A 79-year-old man presenting with dyspnea was diagnosed with severe left ventricular systolic dysfunction, atrial fibrillation, and multivessel coronary artery disease, and managed medically.
Case Report (n=1)
This case highlights the importance of comprehensive cardiovascular evaluation in elderly patients presenting with dyspnea to primary care, as it may reveal severe underlying conditions like heart failure, atrial fibrillation, and multivessel CAD.
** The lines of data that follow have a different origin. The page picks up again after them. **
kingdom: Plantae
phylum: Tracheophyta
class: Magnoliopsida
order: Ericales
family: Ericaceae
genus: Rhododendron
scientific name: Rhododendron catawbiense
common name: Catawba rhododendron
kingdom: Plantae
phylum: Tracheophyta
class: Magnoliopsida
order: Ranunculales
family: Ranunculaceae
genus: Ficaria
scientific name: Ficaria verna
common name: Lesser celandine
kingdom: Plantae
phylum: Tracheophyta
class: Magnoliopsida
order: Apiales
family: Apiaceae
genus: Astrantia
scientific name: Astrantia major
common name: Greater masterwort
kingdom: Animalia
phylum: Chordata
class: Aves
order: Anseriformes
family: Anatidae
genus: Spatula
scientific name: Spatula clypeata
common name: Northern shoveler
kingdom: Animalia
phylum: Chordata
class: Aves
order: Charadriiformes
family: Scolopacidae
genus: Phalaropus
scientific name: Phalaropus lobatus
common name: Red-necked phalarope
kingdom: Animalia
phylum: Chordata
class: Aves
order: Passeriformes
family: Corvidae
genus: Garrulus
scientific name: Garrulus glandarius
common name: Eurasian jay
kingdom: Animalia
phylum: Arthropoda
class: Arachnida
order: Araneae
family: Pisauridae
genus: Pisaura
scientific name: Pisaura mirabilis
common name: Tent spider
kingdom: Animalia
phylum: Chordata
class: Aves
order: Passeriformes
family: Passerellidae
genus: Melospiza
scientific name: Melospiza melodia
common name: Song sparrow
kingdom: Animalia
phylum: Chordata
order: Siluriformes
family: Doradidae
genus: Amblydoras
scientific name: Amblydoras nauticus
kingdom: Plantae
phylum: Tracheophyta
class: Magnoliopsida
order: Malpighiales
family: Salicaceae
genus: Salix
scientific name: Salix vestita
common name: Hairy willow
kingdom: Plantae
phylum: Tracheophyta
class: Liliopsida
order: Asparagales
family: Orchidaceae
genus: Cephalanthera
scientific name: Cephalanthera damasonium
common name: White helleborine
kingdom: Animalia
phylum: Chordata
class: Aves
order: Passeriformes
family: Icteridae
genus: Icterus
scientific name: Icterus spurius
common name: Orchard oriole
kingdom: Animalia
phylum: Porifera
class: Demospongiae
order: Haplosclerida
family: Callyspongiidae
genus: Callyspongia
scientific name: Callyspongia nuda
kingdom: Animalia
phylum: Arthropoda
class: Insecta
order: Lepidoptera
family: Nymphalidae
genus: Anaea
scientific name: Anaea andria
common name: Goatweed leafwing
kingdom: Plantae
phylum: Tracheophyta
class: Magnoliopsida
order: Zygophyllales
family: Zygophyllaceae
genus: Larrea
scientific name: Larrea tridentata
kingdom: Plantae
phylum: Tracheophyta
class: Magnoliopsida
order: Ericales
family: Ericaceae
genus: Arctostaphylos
Shortness of breath (dyspnea) is a critical symptom associated with increased mortality and morbidity, especially in patients with a high cardiovascular risk profile. Dyspnea may represent the initial manifestation of coronary artery disease (CAD) or heart failure, even in the absence of typical anginal chest pain. This case report presents an elderly male with multiple cardiovascular comorbidities and highlights the diagnostic and management challenges of dyspnea of unclear etiology. A 79-year-old man presented to the family medicine clinic with complaints of shortness of breath and orthopnea for the past 15–20 days. His heart rate was 110 beats/min, respiratory rate was 25 breaths/min, and blood pressure was 128/70 mmHg in the right arm. Echocardiography revealed a reduced left ventricular ejection fraction (LVEF) of 30% with systolic dysfunction and grade 1–2 mitral regurgitation. Electrocardiography demonstrated atrial fibrillation with a rapid ventricular response, and computed tomography revealed a thrombus at the left ventricular apex. The patient improved after diuretic therapy in the emergency department, and necessary consultations were arranged. Coronary angiography confirmed multivessel coronary artery disease (CAD); however, the patient refused coronary artery bypass grafting (CABG). Following acute decongestive therapy, the patient was managed with guideline-directed medical therapy and risk factor modification. Written informed consent for publication was obtained from the patient.
ALMAK et al. (Tue,) conducted a case report in Dyspnea and cardiovascular disease (n=1). Guideline-directed medical therapy was evaluated. A 79-year-old man presenting with dyspnea was diagnosed with severe left ventricular systolic dysfunction, atrial fibrillation, and multivessel coronary artery disease, and managed medically.